» Required work
Retype each entry exactly. Skip any pictures.

» Supplied material
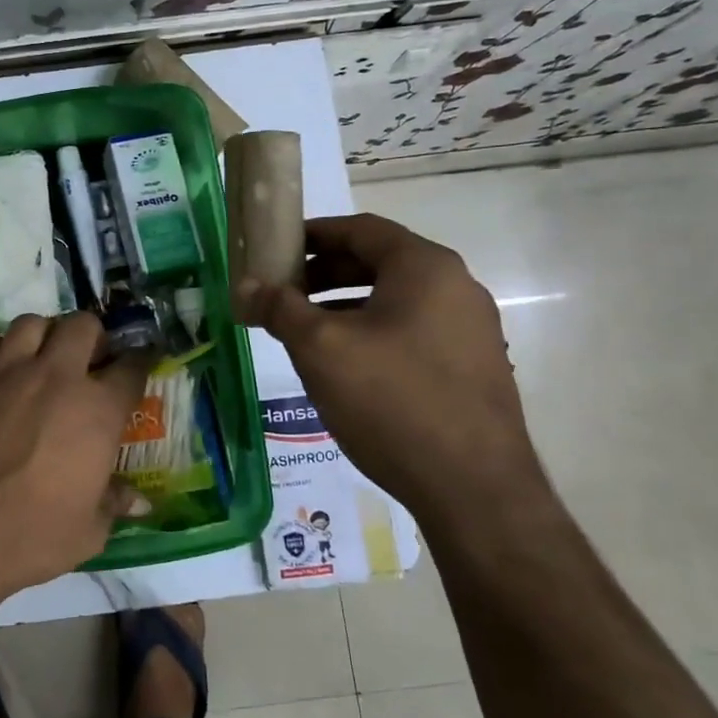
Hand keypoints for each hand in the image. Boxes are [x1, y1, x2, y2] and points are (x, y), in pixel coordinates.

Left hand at [0, 313, 152, 620]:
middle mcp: (55, 377)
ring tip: (39, 362)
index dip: (139, 362)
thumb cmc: (25, 540)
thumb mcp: (86, 533)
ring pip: (32, 322)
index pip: (132, 368)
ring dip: (43, 337)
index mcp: (96, 412)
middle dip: (92, 339)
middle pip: (83, 326)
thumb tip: (140, 500)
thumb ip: (114, 504)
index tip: (136, 366)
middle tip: (86, 364)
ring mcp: (4, 370)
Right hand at [239, 213, 545, 521]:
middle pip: (378, 262)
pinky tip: (344, 365)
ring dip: (344, 306)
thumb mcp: (321, 349)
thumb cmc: (391, 401)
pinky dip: (371, 332)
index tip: (274, 250)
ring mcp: (470, 329)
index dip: (312, 234)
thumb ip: (280, 308)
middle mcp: (456, 287)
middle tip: (281, 294)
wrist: (472, 488)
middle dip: (323, 274)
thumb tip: (245, 286)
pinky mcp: (471, 367)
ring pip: (394, 300)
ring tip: (303, 331)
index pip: (361, 229)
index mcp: (425, 267)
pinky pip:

» Your response
Hand keypoints for each hand in the image. Boxes are [x1, y1, x2, y2] and points are (x, y), in pixel coordinates.

Left hand at [0, 313, 152, 620]:
middle mcp: (55, 377)
ring tip: (39, 362)
index dip: (139, 362)
thumb cmc: (25, 540)
thumb mcp: (86, 533)
ring pip: (32, 322)
index pip: (132, 368)
ring dip: (43, 337)
index mcp: (96, 412)
middle dip: (92, 339)
middle pip: (83, 326)
thumb tip: (140, 500)
thumb ip: (114, 504)
index tip: (136, 366)
middle tip: (86, 364)
ring mcp: (4, 370)
Right hand at [239, 213, 545, 521]:
middle pip: (378, 262)
pinky tip: (344, 365)
ring dip: (344, 306)
thumb mcp: (321, 349)
thumb cmc: (391, 401)
pinky dip: (371, 332)
index tip: (274, 250)
ring mcp: (470, 329)
index dip: (312, 234)
thumb ip: (280, 308)
middle mcp: (456, 287)
middle tip: (281, 294)
wrist: (472, 488)
middle dip: (323, 274)
thumb tip: (245, 286)
pinky mcp: (471, 367)
ring pip: (394, 300)
ring tip: (303, 331)
index pip: (361, 229)
index mcp: (425, 267)
pinky pip:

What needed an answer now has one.